A Suíça tinha ficado neutra na II Guerra Mundial. Um dos principais esconderijos de fortunas foram os bancos suíços, incluindo aquelas ganhas com o conflito. Assim, os suíços tinham dinheiro, não estavam reconstruindo nada e nem estavam traumatizados com as mortes de seus filhos. Quando se candidataram para sediar a Copa, todo mundo aceitou. Para os europeus, então, era só pegar um trem e em dez minutos eles estavam lá. E os torcedores poderiam ver os jogos não só nos minúsculos estádios como também em casa. O milagre da televisão levaria as partidas à sala de estar de vários países.
A Copa de 1954 foi a primeira realmente representativa, com 44 países se inscrevendo para as eliminatórias, que deixaram de ser um jogo eliminatório em que o vencedor ganhava vaga para se tornarem um torneio classificatório. O Brasil, pela primeira vez teve que disputá-las, eliminando Paraguai e Chile para manter sua ubiquidade no campeonato mundial. A Argentina não se interessou e o presidente da Federação justificou enigmaticamente dizendo "nosso futebol não deve nada ao de qualquer outro país deste planeta" (e nos outros?). Assim, os portenhos negaram à sua brilhantíssima geração dos anos 40 a chance de brilhar para o mundo, depois da pausa pela guerra e da ausência em 1950.
O sistema de disputa era complicadíssimo. Os 16 times foram divididos em 4 grupos. Estes grupos eram subdivididos em duas chaves. As duas seleções de cada chave jogavam com as duas da outra chave do mesmo grupo (hein?) e os dois que fizessem mais pontos no grupo, independente da chave, avançavam para as quartas-de-final. Ah, e em caso de empate haveria uma prorrogação. Se ainda assim não houvesse um vencedor aí sim era declarado empate. Ah, e mais uma coisa, se os dois países de cada chave terminassem empatados em pontos haveria uma partida-desempate. E=mc2. s=so+vot+at2/2.

TAREFAS OBRIGATÓRIAS
- 1) Passe para o inglês a frase "O milagre da televisão levaria as partidas à sala de estar de vários países.", do texto sobre a Copa de 1954.
- 2) Transcreva do texto sobre a Copa de 1954 o trecho que vai de "O sistema de" até "partida-desempate. E=mc2. s=so+vot+at2/2.".

DADOS DO EXERCÍCIO

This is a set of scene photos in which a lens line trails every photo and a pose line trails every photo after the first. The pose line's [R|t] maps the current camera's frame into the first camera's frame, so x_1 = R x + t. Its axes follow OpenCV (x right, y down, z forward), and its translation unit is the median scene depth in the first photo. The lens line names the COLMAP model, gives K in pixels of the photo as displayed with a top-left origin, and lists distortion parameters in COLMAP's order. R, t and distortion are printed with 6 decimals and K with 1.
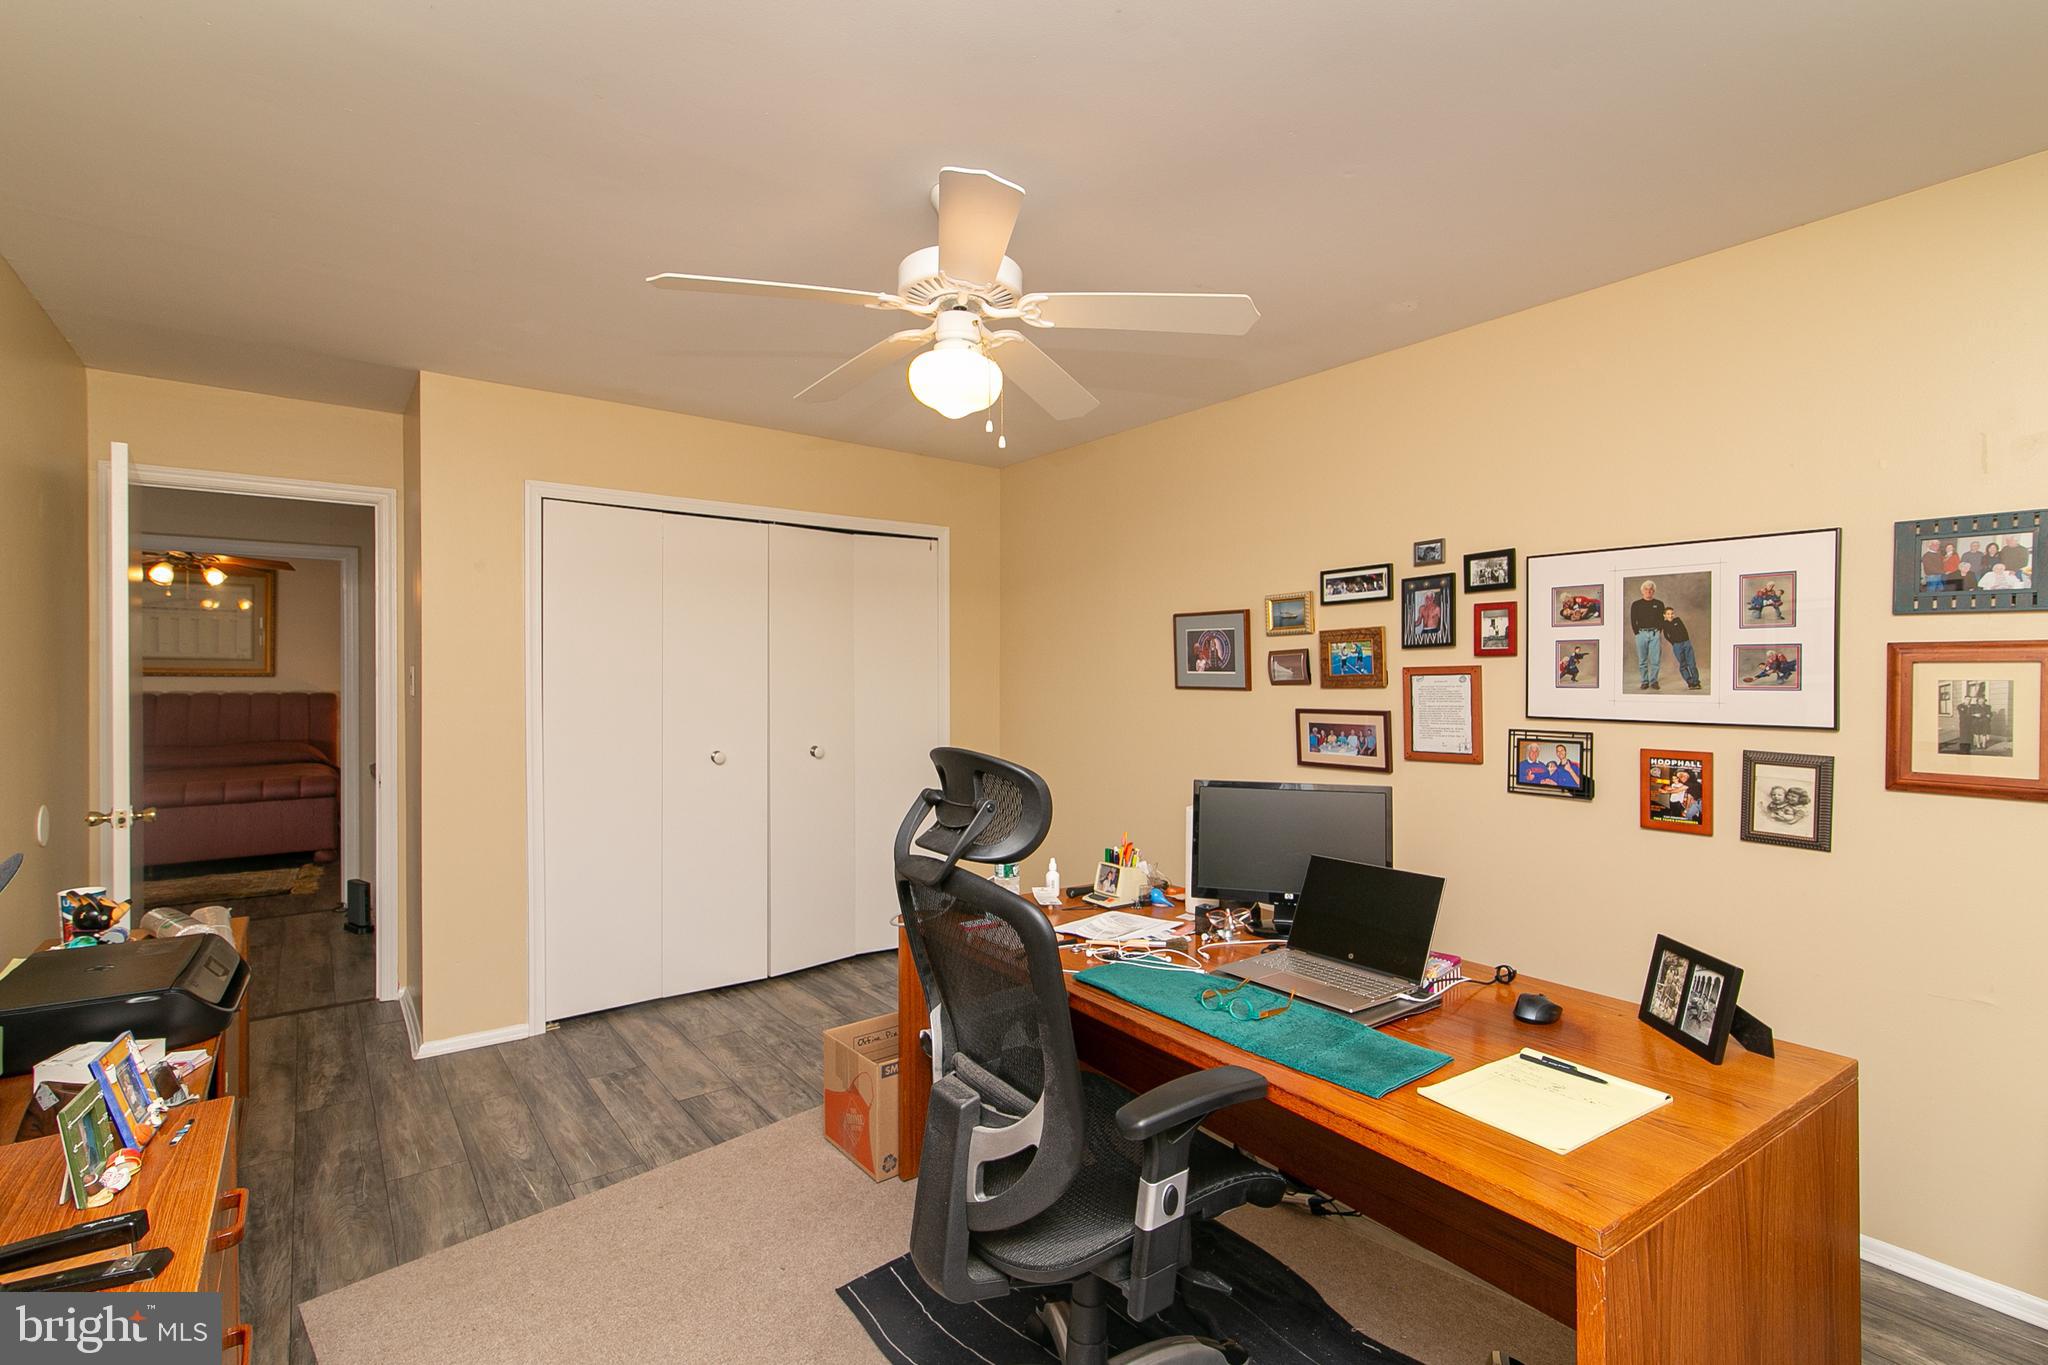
lens RADIAL K [[944.1, 0, 1028.1], [0, 944.1, 686.6], [0, 0, 1]] dist [-0.002455, 0.001479]
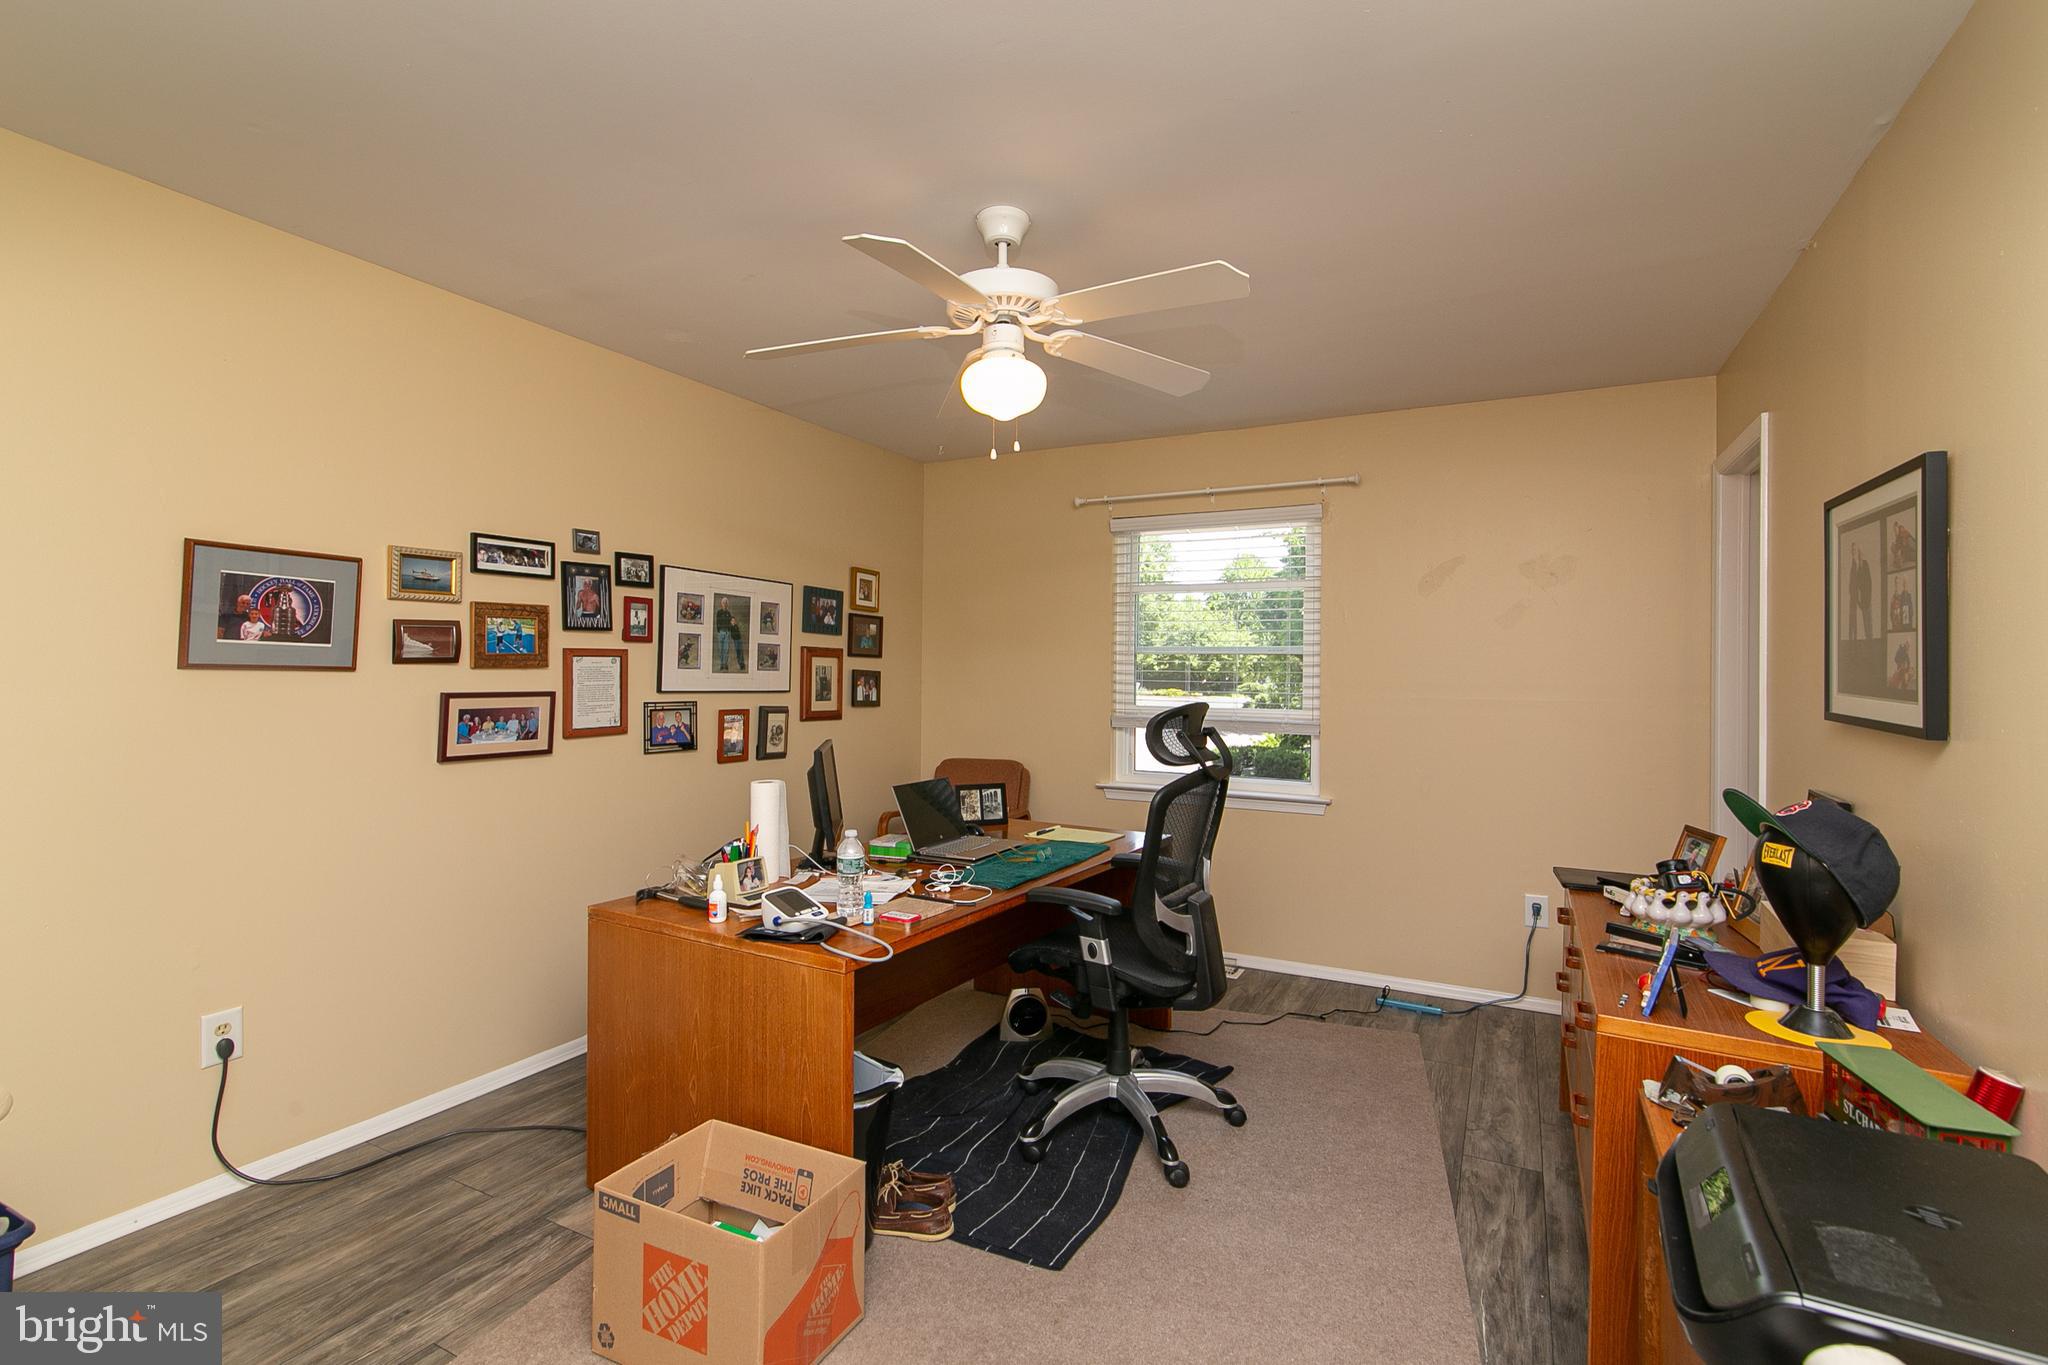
lens RADIAL K [[944.1, 0, 1028.8], [0, 944.1, 672.0], [0, 0, 1]] dist [-0.002455, 0.001479]
pose [[-0.432549, 0.001458, 0.901609, -0.775835], [-0.000031, 0.999999, -0.001632, 0.007512], [-0.901611, -0.000734, -0.432548, 1.040417]]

RESPOSTAS POR TAREFA
- 1) The miracle of television would bring the matches into the living rooms of several countries.

- 2)
O sistema de disputa era complicadíssimo. Os 16 times foram divididos em 4 grupos. Estes grupos eram subdivididos em duas chaves. As duas seleções de cada chave jogavam com as duas da outra chave do mesmo grupo (hein?) e os dois que fizessem mais pontos no grupo, independente da chave, avançavam para as quartas-de-final. Ah, e em caso de empate haveria uma prorrogação. Se ainda assim não houvesse um vencedor aí sim era declarado empate. Ah, e mais uma coisa, se os dois países de cada chave terminassem empatados em pontos haveria uma partida-desempate. E=mc2. s=so+vot+at2/2.